Как всегда, я сошел на нужной мне остановке на улице Ядвиги (теперь Марка Вовчка) под сильным впечатлением от услышанного. На углу работала пивная с ненавистной надписью «Nur für Deutsche» и оттуда доносились музыка и пение. Как-то невольно я подошел к окну кабака. Играла скрипка и хриплый тенорок выводил красивую лирическую песню:
Танго «Гуцулка Ксеня» Ярослава Барнича заполонило тогда все львовские рестораны и кабаки. Ежедневно из многих питейных заведений по несколько раз в день, до отвала, звучала эта сентиментальная мелодия. Немцам она почему-то очень нравилась. В тот день, стоя на улице Королевы Ядвиги под витриной кабака, я задумался: почему на свете так, что в то время, когда жестоко убивают невинных деток, недалеко спокойно пьют пиво, веселятся и наслаждаются музыкой и пением…
В один из дней осени 1942 года мать сказала мне, что семья Блязеров, о судьбе которой она как-то узнала, очень бедствует в гетто и надо бы было из чувства благодарности, хоть как-то помочь. Надо им занести немного продуктов.
— Хорошо, — сказал я.
— Возьмем твою «течку», она не бросается в глаза. Я имею точный адрес Блязеров. Живут они недалеко от Замарстыновского моста. Туда пойдем вместе, но в само гетто я, наверно, не пойду. Придется тебе идти туда самому, — сказала мать.
— Хорошо, — согласился я.
— Идти нам необходимо завтра. Откладывать нельзя. Блязер временно работает во вторую смену. Выходит, мы должны попасть в гетто приблизительно в одиннадцать часов.

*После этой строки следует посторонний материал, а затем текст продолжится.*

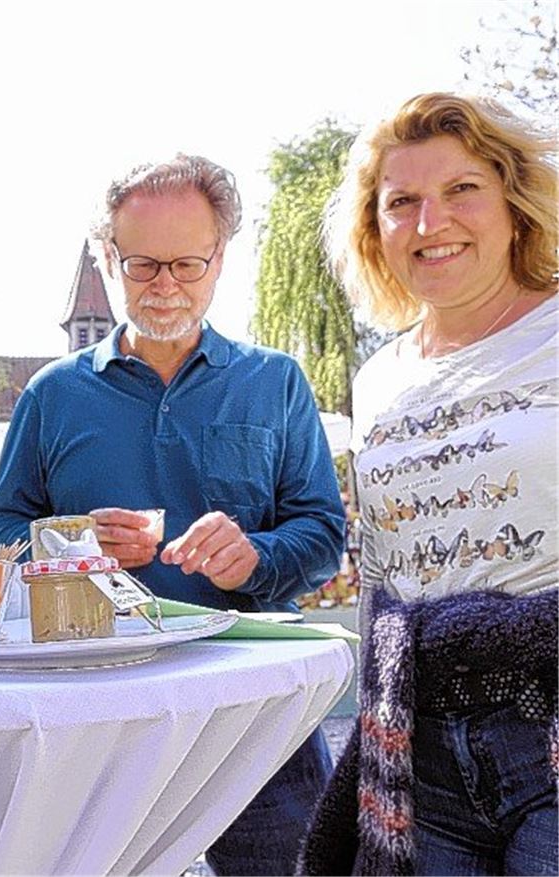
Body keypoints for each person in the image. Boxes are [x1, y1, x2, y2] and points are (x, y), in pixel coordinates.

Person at [0, 154, 346, 875]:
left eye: (188, 264)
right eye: (144, 266)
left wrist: (260, 554)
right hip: (96, 707)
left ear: (221, 257)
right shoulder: (53, 394)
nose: (167, 286)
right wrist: (68, 540)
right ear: (107, 258)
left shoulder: (275, 383)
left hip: (254, 707)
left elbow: (324, 532)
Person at [298, 93, 557, 876]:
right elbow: (385, 576)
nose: (428, 222)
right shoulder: (378, 378)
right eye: (400, 202)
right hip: (421, 758)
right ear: (373, 230)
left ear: (514, 204)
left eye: (461, 190)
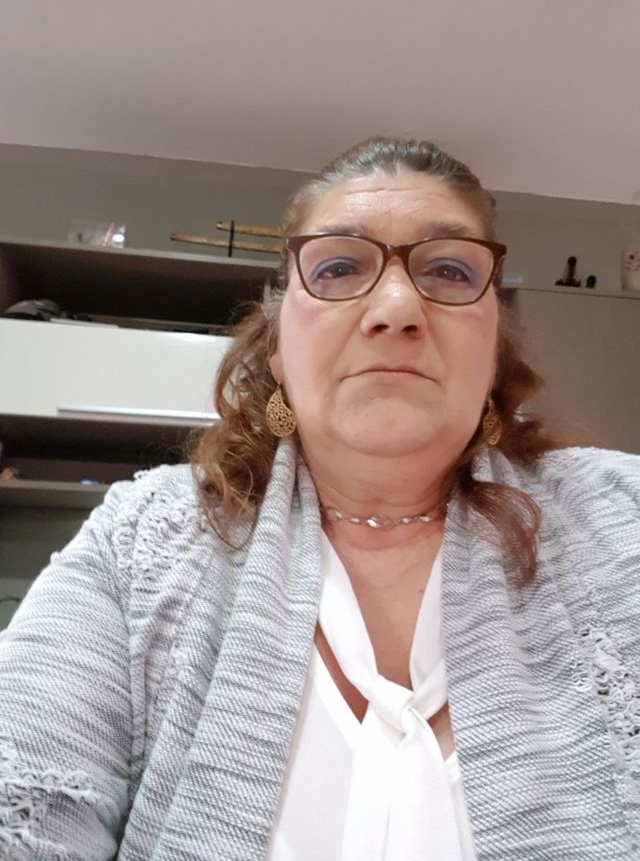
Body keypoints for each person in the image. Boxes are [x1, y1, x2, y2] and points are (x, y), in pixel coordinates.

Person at [1, 137, 639, 861]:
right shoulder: (138, 541)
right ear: (278, 349)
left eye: (450, 270)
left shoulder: (625, 517)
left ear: (493, 348)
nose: (396, 308)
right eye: (338, 268)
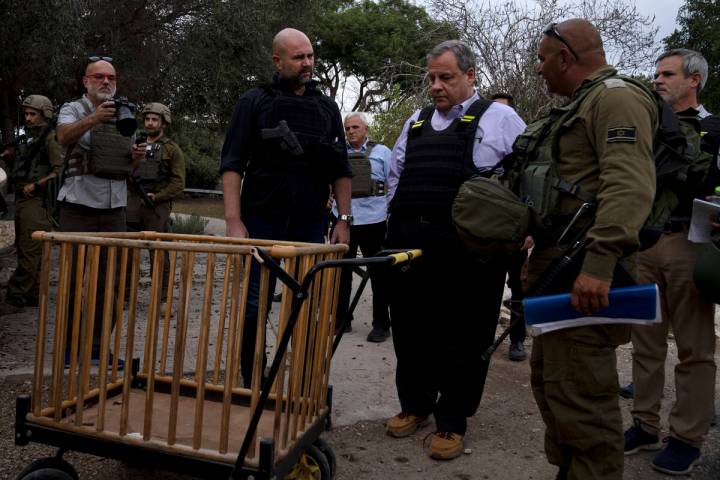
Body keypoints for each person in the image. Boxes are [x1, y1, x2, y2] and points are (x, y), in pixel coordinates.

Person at [518, 19, 657, 479]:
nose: (539, 69)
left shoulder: (615, 97)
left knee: (582, 397)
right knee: (554, 384)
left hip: (587, 273)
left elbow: (628, 186)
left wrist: (599, 264)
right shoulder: (582, 102)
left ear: (565, 56)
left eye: (542, 59)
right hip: (560, 266)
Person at [384, 40, 526, 460]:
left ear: (470, 76)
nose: (436, 86)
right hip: (412, 243)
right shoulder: (416, 120)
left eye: (445, 77)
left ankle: (452, 420)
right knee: (410, 330)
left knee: (464, 335)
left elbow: (524, 177)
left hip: (470, 250)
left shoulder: (501, 118)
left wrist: (519, 230)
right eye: (431, 78)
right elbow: (396, 175)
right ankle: (415, 405)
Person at [220, 28, 352, 388]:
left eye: (310, 55)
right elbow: (232, 163)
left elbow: (340, 169)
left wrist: (343, 218)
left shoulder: (327, 107)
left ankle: (304, 387)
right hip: (261, 220)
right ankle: (252, 383)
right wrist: (233, 220)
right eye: (298, 57)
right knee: (254, 308)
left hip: (309, 225)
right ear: (278, 61)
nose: (307, 63)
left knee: (307, 307)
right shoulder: (253, 102)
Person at [624, 48, 716, 476]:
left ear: (693, 80)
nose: (657, 79)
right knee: (645, 344)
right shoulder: (647, 126)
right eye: (656, 73)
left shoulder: (715, 130)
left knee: (695, 350)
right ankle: (643, 424)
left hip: (689, 244)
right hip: (645, 244)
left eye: (667, 74)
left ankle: (686, 437)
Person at [56, 57, 144, 360]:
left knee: (112, 282)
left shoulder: (125, 114)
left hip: (114, 208)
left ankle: (96, 347)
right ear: (86, 81)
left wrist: (137, 156)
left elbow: (126, 169)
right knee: (72, 280)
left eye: (111, 77)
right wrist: (95, 118)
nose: (106, 82)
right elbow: (63, 136)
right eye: (99, 77)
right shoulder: (72, 109)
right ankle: (69, 347)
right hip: (78, 205)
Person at [0, 95, 62, 315]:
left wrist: (36, 185)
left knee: (30, 251)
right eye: (26, 114)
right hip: (21, 200)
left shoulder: (49, 139)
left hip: (36, 202)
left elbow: (58, 171)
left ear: (44, 114)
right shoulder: (27, 139)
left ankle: (16, 297)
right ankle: (33, 294)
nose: (27, 118)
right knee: (26, 248)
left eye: (32, 114)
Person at [333, 112, 392, 342]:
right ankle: (341, 320)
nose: (350, 132)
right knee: (341, 273)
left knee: (379, 274)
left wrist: (388, 213)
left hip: (375, 220)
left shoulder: (382, 153)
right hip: (344, 221)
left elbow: (394, 181)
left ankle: (381, 324)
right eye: (347, 128)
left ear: (366, 129)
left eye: (355, 127)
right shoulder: (339, 154)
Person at [127, 102, 186, 304]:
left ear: (163, 123)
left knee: (158, 252)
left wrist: (158, 196)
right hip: (133, 204)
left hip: (156, 207)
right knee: (126, 251)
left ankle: (161, 298)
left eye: (155, 120)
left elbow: (178, 183)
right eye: (147, 119)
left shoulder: (172, 149)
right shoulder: (135, 145)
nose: (150, 123)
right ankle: (124, 295)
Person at [491, 92, 528, 361]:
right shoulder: (482, 150)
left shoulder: (526, 151)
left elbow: (534, 193)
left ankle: (517, 339)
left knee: (518, 288)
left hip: (516, 235)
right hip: (487, 234)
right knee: (486, 286)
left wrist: (530, 232)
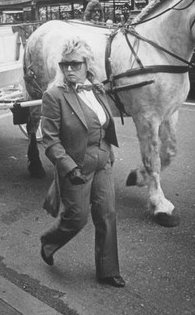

— Хорошо, — утвердительно кивнул я головой.
Вечером мать долго возилась с моим «волшебным» безразмерным портфелем: что-то туда уложила, что-то перекладывала с места на место, что-то вынимала, и наконец утомленно вздохнув, позастегивала все пряжки и щелкнула замком.
— Для того, чтобы положить все, что хотелось, портфель конечно мал, — пожаловалась она, — но и так для первого раза неплохо. Только бы счастливо донести.
На следующий день мы в назначенное время поехали трамваем и сошли на остановке вблизи Замарстыновского моста. Делая вид, что мы обыкновенные прохожие, несколько раз прошли под мостом туда-сюда, тщательно озираясь вокруг. Немцев нигде не было видно. Гетто с замарстыновской стороны никто не охранял.